Politica

Lettera appello a Renzi sul poliziotto Tortosa

Illustre signor presidente Matteo Renzi, questa è una supplica. La preghiamo di intervenire per porre fine a un'ingiustizia talmente macroscopica da danneggiare la reputazione dell'Italia e, in particolare, del governo. Ci riferiamo alla vicenda di Fabio Tortosa, agente di pubblica sicurezza sospeso dal servizio per aver dichiarato a una radio, e scritto su un social network, che sarebbe pronto a eseguire di nuovo, come fece nel 2001, l'ordine di entrare nella scuola Diaz di Genova, mentre erano in corso turbolenze collaterali al famoso o famigerato G8.

Egli, contrariamente a tanti suoi colleghi, non è stato indagato né processato per aver partecipato a quella discussa operazione.

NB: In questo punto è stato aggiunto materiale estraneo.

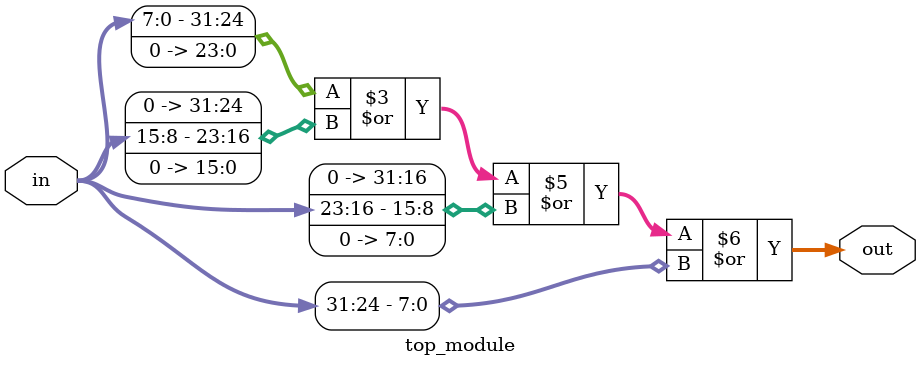
<source format=sv>
module top_module (
    input [31:0] in,
    output [31:0] out
);
    assign out = in[7:0]<<24 | in[15:8]<<16 | in[23:16]<<8 | in[31:24];
endmodule

</source>
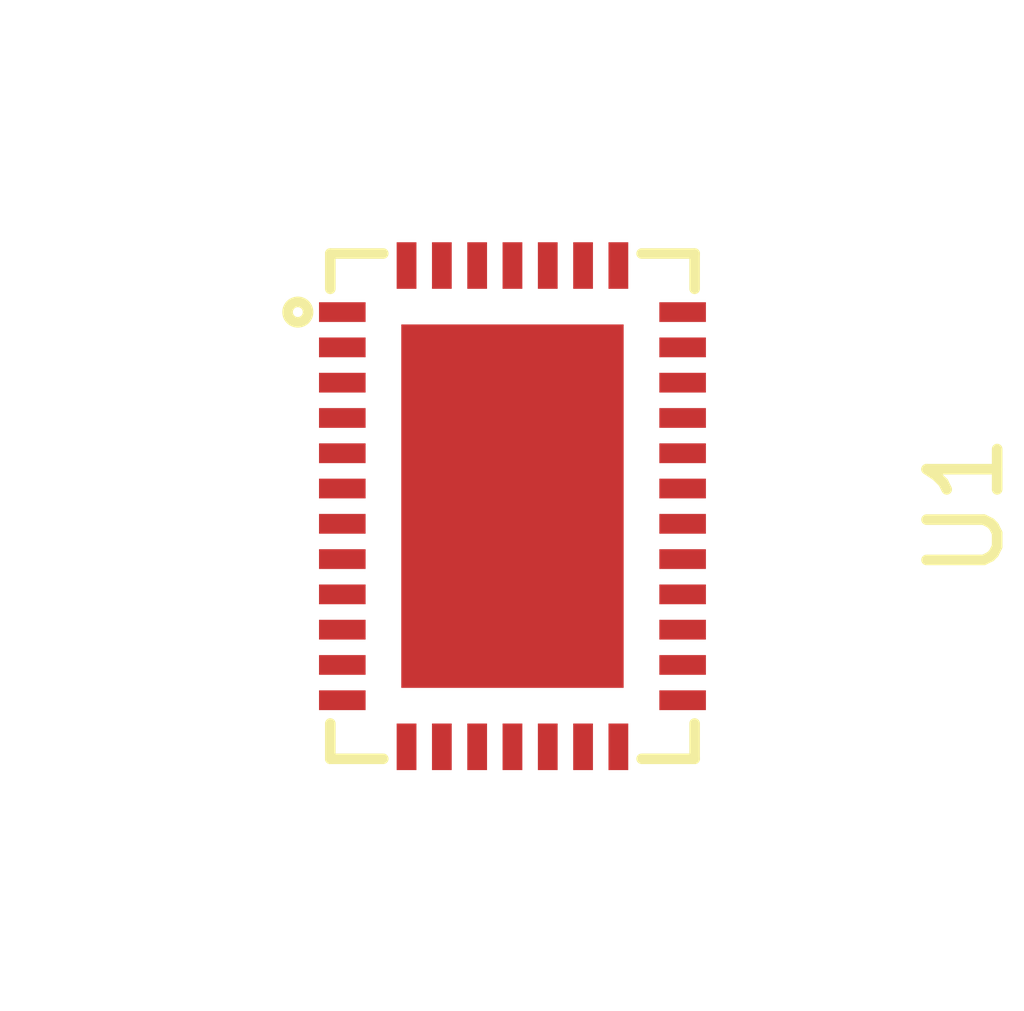
<source format=kicad_pcb>
(kicad_pcb
	(version 20240108)
	(generator "pcbnew")
	(generator_version "8.0")
	(general
		(thickness 1.6)
		(legacy_teardrops no)
	)
	(paper "A4")
	(layers
		(0 "F.Cu" signal)
		(31 "B.Cu" signal)
		(32 "B.Adhes" user "B.Adhesive")
		(33 "F.Adhes" user "F.Adhesive")
		(34 "B.Paste" user)
		(35 "F.Paste" user)
		(36 "B.SilkS" user "B.Silkscreen")
		(37 "F.SilkS" user "F.Silkscreen")
		(38 "B.Mask" user)
		(39 "F.Mask" user)
		(40 "Dwgs.User" user "User.Drawings")
		(41 "Cmts.User" user "User.Comments")
		(42 "Eco1.User" user "User.Eco1")
		(43 "Eco2.User" user "User.Eco2")
		(44 "Edge.Cuts" user)
		(45 "Margin" user)
		(46 "B.CrtYd" user "B.Courtyard")
		(47 "F.CrtYd" user "F.Courtyard")
		(48 "B.Fab" user)
		(49 "F.Fab" user)
		(50 "User.1" user)
		(51 "User.2" user)
		(52 "User.3" user)
		(53 "User.4" user)
		(54 "User.5" user)
		(55 "User.6" user)
		(56 "User.7" user)
		(57 "User.8" user)
		(58 "User.9" user)
	)
	(setup
		(pad_to_mask_clearance 0)
		(allow_soldermask_bridges_in_footprints no)
		(pcbplotparams
			(layerselection 0x00010fc_ffffffff)
			(plot_on_all_layers_selection 0x0000000_00000000)
			(disableapertmacros no)
			(usegerberextensions no)
			(usegerberattributes yes)
			(usegerberadvancedattributes yes)
			(creategerberjobfile yes)
			(dashed_line_dash_ratio 12.000000)
			(dashed_line_gap_ratio 3.000000)
			(svgprecision 4)
			(plotframeref no)
			(viasonmask no)
			(mode 1)
			(useauxorigin no)
			(hpglpennumber 1)
			(hpglpenspeed 20)
			(hpglpendiameter 15.000000)
			(pdf_front_fp_property_popups yes)
			(pdf_back_fp_property_popups yes)
			(dxfpolygonmode yes)
			(dxfimperialunits yes)
			(dxfusepcbnewfont yes)
			(psnegative no)
			(psa4output no)
			(plotreference yes)
			(plotvalue yes)
			(plotfptext yes)
			(plotinvisibletext no)
			(sketchpadsonfab no)
			(subtractmaskfromsilk no)
			(outputformat 1)
			(mirror no)
			(drillshape 1)
			(scaleselection 1)
			(outputdirectory "")
		)
	)
	(net 0 "")
	(net 1 "unconnected-(U1-GND-Pad39)")
	(net 2 "unconnected-(U1-BOOST-Pad25)")
	(net 3 "unconnected-(U1-TG-Pad24)")
	(net 4 "unconnected-(U1-VIN-Pad35)")
	(net 5 "unconnected-(U1-CELLS1-Pad1)")
	(net 6 "unconnected-(U1-SW-Pad23)")
	(net 7 "unconnected-(U1-SYSM5-Pad30)")
	(net 8 "unconnected-(U1-NTCBIAS-Pad12)")
	(net 9 "unconnected-(U1-DRVCC-Pad27)")
	(net 10 "unconnected-(U1-CHEM0-Pad36)")
	(net 11 "unconnected-(U1-OUTFET-Pad29)")
	(net 12 "unconnected-(U1-GND-Pad14)")
	(net 13 "unconnected-(U1-CSPM5-Pad15)")
	(net 14 "unconnected-(U1-CELLS2-Pad2)")
	(net 15 "unconnected-(U1-CCREFP-Pad17)")
	(net 16 "unconnected-(U1-RT-Pad10)")
	(net 17 "unconnected-(U1-VC-Pad9)")
	(net 18 "unconnected-(U1-BATSENS-Pad18)")
	(net 19 "unconnected-(U1-INTVCC-Pad28)")
	(net 20 "unconnected-(U1-INFET-Pad34)")
	(net 21 "unconnected-(U1-CHEM1-Pad37)")
	(net 22 "unconnected-(U1-SGND-Pad7)")
	(net 23 "unconnected-(U1-2P5VCC-Pad22)")
	(net 24 "unconnected-(U1-MPPT-Pad21)")
	(net 25 "unconnected-(U1-BG-Pad26)")
	(net 26 "unconnected-(U1-CLN-Pad32)")
	(net 27 "unconnected-(U1-CLP-Pad33)")
	(net 28 "unconnected-(U1-NTC-Pad11)")
	(net 29 "unconnected-(U1-UVCLFB-Pad8)")
	(net 30 "unconnected-(U1-~{SMBALERT}-Pad6)")
	(net 31 "unconnected-(U1-SDA-Pad5)")
	(net 32 "unconnected-(U1-EQ-Pad13)")
	(net 33 "unconnected-(U1-SCL-Pad4)")
	(net 34 "unconnected-(U1-DVCC-Pad3)")
	(net 35 "unconnected-(U1-CSN-Pad19)")
	(net 36 "unconnected-(U1-CSP-Pad20)")
	(net 37 "unconnected-(U1-CELLS0-Pad38)")
	(net 38 "unconnected-(U1-SYS-Pad31)")
	(net 39 "unconnected-(U1-CCREFM-Pad16)")
	(footprint "LCSC:QFN-38_L5.0-W7.0-P0.50-BL-EP" (layer "F.Cu") (at 141.1956 91.4332 -90))
)

</source>
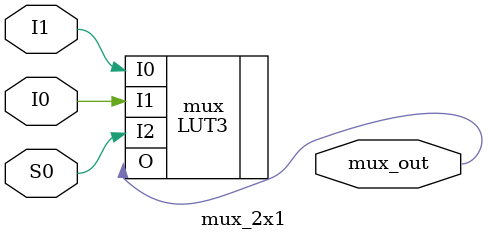
<source format=v>
/*
+------------------------------------------------------+
|Coded by: circuitfever.com                            |
|License: MIT License                                  |
|Description: MUX implemented in FPGA's LUT.           |
+------------------------------------------------------+
*/
module mux_2x1(
    input I0,
    input I1,
    input S0,
    output mux_out
    );

LUT3 #(
    .INIT(8'hAC)
) mux(
    .O(mux_out),
    .I0(I1),
    .I1(I0),
    .I2(S0)
    );

endmodule
</source>
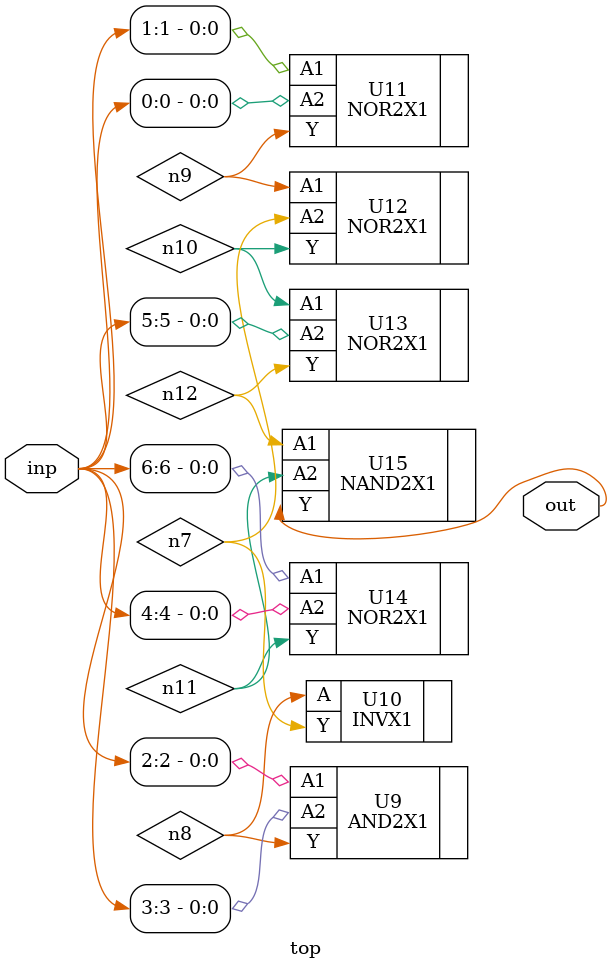
<source format=sv>


module top ( inp, out );
  input [6:0] inp;
  output out;
  wire   n7, n8, n9, n10, n11, n12;

  AND2X1 U9 ( .A1(inp[2]), .A2(inp[3]), .Y(n8) );
  INVX1 U10 ( .A(n8), .Y(n7) );
  NOR2X1 U11 ( .A1(inp[1]), .A2(inp[0]), .Y(n9) );
  NOR2X1 U12 ( .A1(n9), .A2(n7), .Y(n10) );
  NOR2X1 U13 ( .A1(n10), .A2(inp[5]), .Y(n12) );
  NOR2X1 U14 ( .A1(inp[6]), .A2(inp[4]), .Y(n11) );
  NAND2X1 U15 ( .A1(n12), .A2(n11), .Y(out) );
endmodule


</source>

Ciò significa che non commise reati o abusi; pertanto, nel dire che non esiterebbe a rifare ciò che fece all'epoca, ribadisce la propria onestà: e cioè che ubbidirebbe ai comandi dei superiori senza violare la legge, oggi come ieri. È evidente che nel confermare fedeltà al corpo di appartenenza, l'agente non ha assolutamente sgarrato, e punirlo per questo è stato un atto di prepotenza illegittimo. Fabio Tortosa non ha approvato la condotta dei colleghi che sbagliarono e che sono stati condannati, ma sottolineato la propria correttezza nella circostanza, aggiungendo: qualora mi trovassi in frangenti analoghi, non mi tirerei indietro e agirei con la medesima rettitudine.

Questo è il senso inequivocabile delle sue parole. Chi le ha travisate o è in malafede o non conosce la nostra lingua. Il capo della polizia, Alessandro Pansa, che ha sanzionato l'agente, si è macchiato di un grave errore che offende chi indossa la divisa. Forse il massimo dirigente della polizia è stato spinto ad assumere l'iniquo provvedimento dal Viminale per ragioni di bassa bottega politica? Oppure allo scopo di placare polemiche pretestuose dopo che l'Europa aveva ingiunto al nostro Paese di introdurre il reato (...)

(...) di tortura? La nostra fantasia, pur fervida, non riesce a immaginare altre eventuali motivazioni se non quella, valida per ogni essere umano, che l'ora del coglione piglia tutti almeno una volta al giorno. In ogni caso, dato per scontato che chiunque nella vita è soggetto a sbarellare, qui si tratta di rimediare a una topica, restituendo a Tortosa - vittima di un sopruso che grida vendetta - non solo il posto di lavoro, ma anche la dignità e la reputazione.

Lei, signor premier, in questa storia surreale non ha responsabilità. Non la accusiamo di niente, ci mancherebbe. Ci limitiamo a segnalarle che, se non risolverà il problema, facendo leva sulla sua autorevolezza, idonea a ripristinare un minimo di equilibrio nei procedimenti disciplinari verso i servitori dello Stato, il governo perpetuerà, avallandola, un'ingiustizia intollerabile. Ingiustizia che provocherà risentimento nelle forze dell'ordine e nei cittadini che a esse si affidano con gratitudine.

Insomma, presidente, la imploriamo per il bene comune di attivarsi affinché questa sporca faccenda si chiuda. Se sarà lei a sistemare la questione con un gesto di equanimità, il merito le sarà unanimemente riconosciuto. Dimostri di essere migliore di coloro i quali dovrebbero aiutarla. Non ci vuole molto.